The lead-up to the unanticipated rematch between Shane Mosley and Ricardo Mayorga has been nothing short of a sideshow, the first being why the fight was put on in the first place. In an interview with ESPN in July, Mosley had this to say:
“Mayorga was talking [trash] and I ran into him in Vegas. Things escalated and, boom, rematch…He’s been mouthing off on Twitter for months now. He needs to be shut up. If there’s anybody that needs his [behind] kicked, it’s him. … I’m going to give him a beating for his Tweeting.”
Maybe it’s all an appeal to the social media generation and I’m just way out of the loop, but this is the first time I’ve known Twitter to have ignited a match up. But sure, whatever to get the fight going, I guess.
The performances that followed, however, would be no better. In the initial press conference between the two, Mosley smacked a cigarette out of Mayorga’s mouth that caused scuffles from both entourages, but overall, the entire conflict appeared as a contrived attempt to drum up interest in the fight. Then came the infamous butt slap of Mosley’s girlfriend, which an investigation later revealed to be completely staged. This kind of made you shake your head at the levels at which boxing promotion had fallen. If fans were hoping the action of the actual fight would redeem all the pre-fight misfires, they would be sorely disappointed.
Weigh-ins saw Mosley tip the scales at 159.4 lbs and Mayorga at a 165.4, which turned the bout into an odd hybrid middle/super-middle weight fight that was originally planned for the super-welterweight division. Without any major belts or ranking on the line, the weights mattered about as much as the bout itself did. To Mosley’s credit, despite the extra weight, he came into the ring looking relatively in shape and performed accordingly. Mayorga, who earned the opportunity more for his mouth than any boxing ability, came in pudgy and uninspired.

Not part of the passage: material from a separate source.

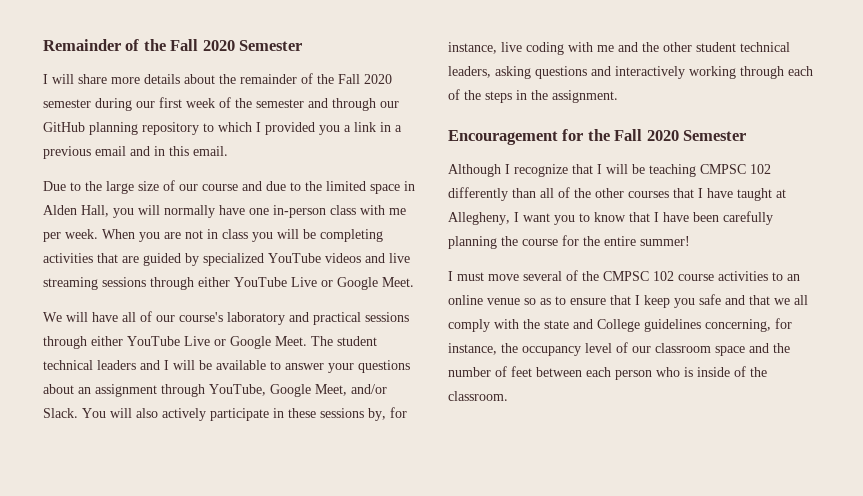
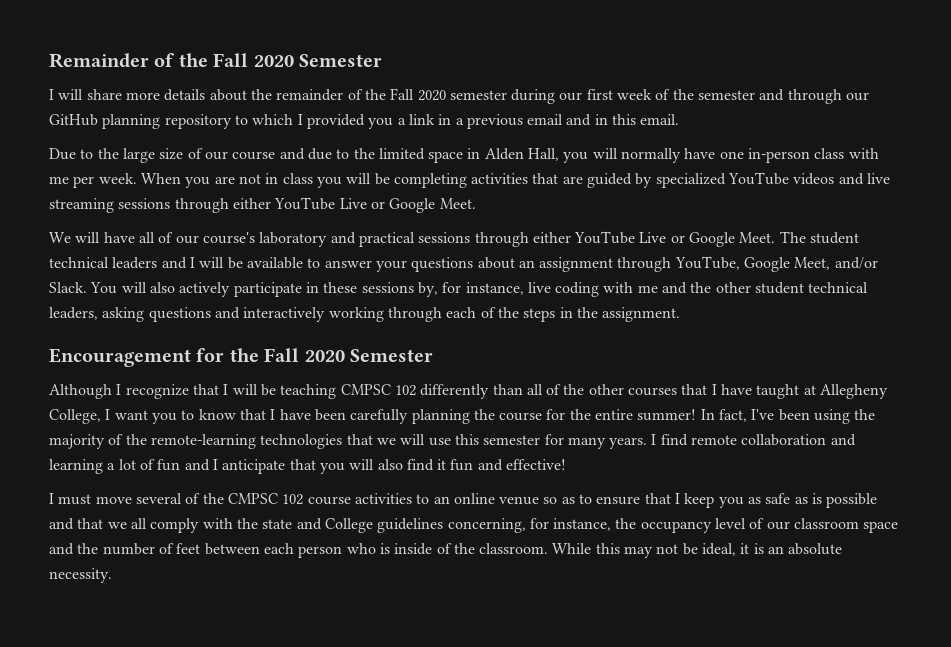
[448,212,510,225] Allegheny, -> [820,384,889,399] [49,409,101,424] Allegheny College,
(690, 241) none -> [700,409,876,424] [49,434,856,449] [49,459,567,474] In fact, I've been using the majority of the remote-learning technologies that we will use this semester for many years. I find remote collaboration and learning a lot of fun and I anticipate that you will also find it fun and effective!
[699,294,721,305] safe -> [748,493,878,508] as safe as is possible
(508, 396) none -> [552,543,843,558] [49,568,112,583] While this may not be ideal, it is an absolute necessity.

The keys to the night were Mosley’s overhand right and left hook. He landed the first all night to set up the second, and a left hook to the body was what put the Nicaraguan down and out at 2:59 of the 6th round, about half the time it took to close the show in their first meeting. From an objective boxing standpoint, Mosley looked decent, moving well and landing accurately, though it was also against an out-of-shape, over-the-hill, 41-year-old fighter.
And Mayorga has never been a skilled boxer to begin with. He’s always had poor form, even poorer footwork, but his youth and wide-swinging power hooks saved him in his prime. On Saturday night, age and weight revealed those defects even further, and his saving graces would never show up. The only thing that did show up was Mayorga’s bravado, which peaked in the last minute of the third round where the Nicaraguan invited Mosley land a couple of hard rights to his face, shook his head, and grabbed his crouch in response. That, sadly, was probably the highlight of the night.
It wasn’t a horrible fight, but it wasn’t a good one either, and it definitely wasn’t worth the $49.95 PPV tag it carried. But I get it. Mosley is trying to launch his own promotional company, and boxing shows are expensive to put on; the revenue has to come from somewhere. But Mayorga? He shouldn’t have been anywhere near a boxing ring on Saturday night, let alone fighting in one.
There came a point in the fight where the taunts stopped and Mayorga just took the shots and nodded, almost as if to convince himself that he still carried a semblance of what he once had. It was kind of sad, actually. At the end of the fifth round, cameras panned over to Mayorga’s wife, distraught and crying at the sight of her husband being beaten while holding one of their ten children in her arms.
After the fight, Mayorga announced on his Twitter that he’ll have one more farewell fight in Nicaragua, and then that will be the end of the “El Matador”. If you care about the sport and its fighters, then this is a good thing. Also on his feed, Mayorga wrote this:
“We fight for feed our familia. We try hard but it’s not enough. Boxeo is all we know how to feed familia.”
It shouldn’t be this way. If there’s anything to take away from Saturday night, it’s that fighters like Mayorga still having to rely on his body for a paycheck is a sad reality of boxing. Perhaps a retirement plan needs to be implemented into boxing, or at least some sort of counsel on personal finances for the fighters. Something should be done, so that fighters won’t have to subject themselves, or the public, to a debacle like the one that took place on Saturday night.